EXERCISE REQUIREMENTS
Every line in the data must be transcribed exactly.

DATA SHOWN

════════

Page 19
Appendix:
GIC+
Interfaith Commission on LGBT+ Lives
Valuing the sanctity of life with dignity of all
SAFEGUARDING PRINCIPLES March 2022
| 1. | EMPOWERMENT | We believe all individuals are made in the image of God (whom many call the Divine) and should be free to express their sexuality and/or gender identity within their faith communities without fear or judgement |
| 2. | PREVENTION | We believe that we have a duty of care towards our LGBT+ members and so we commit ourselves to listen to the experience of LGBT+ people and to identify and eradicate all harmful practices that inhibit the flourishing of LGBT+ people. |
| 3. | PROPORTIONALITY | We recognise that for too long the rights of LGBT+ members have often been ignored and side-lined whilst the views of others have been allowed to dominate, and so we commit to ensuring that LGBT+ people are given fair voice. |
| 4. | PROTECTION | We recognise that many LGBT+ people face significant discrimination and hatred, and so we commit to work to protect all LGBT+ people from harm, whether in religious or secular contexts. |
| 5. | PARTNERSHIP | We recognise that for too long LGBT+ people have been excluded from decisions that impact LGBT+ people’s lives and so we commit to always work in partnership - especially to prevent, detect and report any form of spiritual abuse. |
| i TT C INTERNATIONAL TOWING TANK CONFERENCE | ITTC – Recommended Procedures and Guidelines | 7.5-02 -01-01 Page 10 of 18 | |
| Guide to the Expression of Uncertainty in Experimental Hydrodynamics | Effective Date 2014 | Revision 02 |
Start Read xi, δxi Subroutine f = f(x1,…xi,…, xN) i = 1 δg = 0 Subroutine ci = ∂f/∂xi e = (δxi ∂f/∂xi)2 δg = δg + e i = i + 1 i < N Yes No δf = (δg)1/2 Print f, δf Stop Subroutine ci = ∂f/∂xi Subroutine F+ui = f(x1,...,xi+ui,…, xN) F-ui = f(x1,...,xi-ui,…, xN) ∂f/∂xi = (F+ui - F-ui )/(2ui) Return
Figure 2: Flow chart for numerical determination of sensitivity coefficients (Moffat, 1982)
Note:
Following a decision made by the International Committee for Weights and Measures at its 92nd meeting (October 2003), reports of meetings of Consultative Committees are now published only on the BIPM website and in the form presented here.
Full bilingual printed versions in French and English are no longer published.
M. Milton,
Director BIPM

════════

OUTPUT OF THE TASK
Page 19
Appendix:
GIC+
Interfaith Commission on LGBT+ Lives
Valuing the sanctity of life with dignity of all
SAFEGUARDING PRINCIPLES March 2022
| 1. | EMPOWERMENT | We believe all individuals are made in the image of God (whom many call the Divine) and should be free to express their sexuality and/or gender identity within their faith communities without fear or judgement |
| 2. | PREVENTION | We believe that we have a duty of care towards our LGBT+ members and so we commit ourselves to listen to the experience of LGBT+ people and to identify and eradicate all harmful practices that inhibit the flourishing of LGBT+ people. |
| 3. | PROPORTIONALITY | We recognise that for too long the rights of LGBT+ members have often been ignored and side-lined whilst the views of others have been allowed to dominate, and so we commit to ensuring that LGBT+ people are given fair voice. |
| 4. | PROTECTION | We recognise that many LGBT+ people face significant discrimination and hatred, and so we commit to work to protect all LGBT+ people from harm, whether in religious or secular contexts. |
| 5. | PARTNERSHIP | We recognise that for too long LGBT+ people have been excluded from decisions that impact LGBT+ people’s lives and so we commit to always work in partnership - especially to prevent, detect and report any form of spiritual abuse. |
| i TT C INTERNATIONAL TOWING TANK CONFERENCE | ITTC – Recommended Procedures and Guidelines | 7.5-02 -01-01 Page 10 of 18 | |
| Guide to the Expression of Uncertainty in Experimental Hydrodynamics | Effective Date 2014 | Revision 02 |
Start Read xi, δxi Subroutine f = f(x1,…xi,…, xN) i = 1 δg = 0 Subroutine ci = ∂f/∂xi e = (δxi ∂f/∂xi)2 δg = δg + e i = i + 1 i < N Yes No δf = (δg)1/2 Print f, δf Stop Subroutine ci = ∂f/∂xi Subroutine F+ui = f(x1,...,xi+ui,…, xN) F-ui = f(x1,...,xi-ui,…, xN) ∂f/∂xi = (F+ui - F-ui )/(2ui) Return
Figure 2: Flow chart for numerical determination of sensitivity coefficients (Moffat, 1982)
Note:
Following a decision made by the International Committee for Weights and Measures at its 92nd meeting (October 2003), reports of meetings of Consultative Committees are now published only on the BIPM website and in the form presented here.
Full bilingual printed versions in French and English are no longer published.
M. Milton,
Director BIPM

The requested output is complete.